The bell rang before Floyd could follow up, but Vargas was giving a decent account of himself by the seventh, while Mayweather continued his fast, robotic assault.
Floyd leaned back and tucked his chin behind his shoulder, making him even tougher to hit. He continued outboxing
and outpunching the one-paced Mexican, but there was a hard exchange late in the round and, as the two tore into each other again, it finally looked as if a fight had broken out.
Mayweather, however, went back to his sniping and bouncing. The slick Vargas occasionally caught him, but there was no question who was winning.
By the ninth, as Mayweather did a lot of prancing, boos were beginning to roll down.

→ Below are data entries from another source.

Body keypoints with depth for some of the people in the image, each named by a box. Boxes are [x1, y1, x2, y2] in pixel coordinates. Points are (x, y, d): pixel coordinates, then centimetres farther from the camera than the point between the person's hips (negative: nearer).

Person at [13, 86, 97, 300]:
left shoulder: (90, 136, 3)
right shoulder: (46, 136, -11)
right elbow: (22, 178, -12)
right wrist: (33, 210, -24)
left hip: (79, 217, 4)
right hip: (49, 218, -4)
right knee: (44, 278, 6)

Vargas, 40-7-1 (28), wasn’t connecting cleanly, but scored with crisp double left hooks downstairs before “Pretty Boy”, overrated on this display, shot back.
As shrieks broke out, there was some hard, bristling action back and forth, then Mayweather bundled “Goyo” into a corner to open up with both hands.
Mayweather again lost his concentration and began bantering with ringside commentators when he should have been tending to the task at hand.
Vargas crowded him in the 10th, but Mayweather wouldn’t stand still. Finally, with about a minute gone, Floyd hooked, jabbed and uppercutted, but again, it was amateurish. Thirty seconds later, by the ropes, some lusty left hooks knocked the spray off Mayweather’s face. Vargas was coming on and had one of his best rounds, but Mayweather returned to yammering to TV, when a good slap in the face might have woken him up.
In the 11th, Floyd, 23-0 (17), continued his fast, faint-hearted attack, but by now everybody knew what he was going to do.
Despite his undoubted handspeed, all Mayweather could do was limited things. He jabbed one at a time, seldom punched downstairs and repeatedly ran in chin-high to swipe and flail instead of flurrying correctly.
A slapping two-fisted combination was too quick for Vargas, but four years after the Olympics there’s no way Mayweather is the finished article as a pro.
HBO is supposed to be the “Heart and Soul of Boxing,” but there were loud boos with three minutes to go.
Mayweather tried to put on a show, firing fast left hooks and uppercuts, but as the session wound down, amid more boos, it was questionable whether Mayweather would ever be big box office.
No doubt HBO’s Lou DiBella wishes Mayweather’s contract was in invisible ink.
Ultimately, Mayweather would figure in many of Las Vegas’ most successful boxing events ever.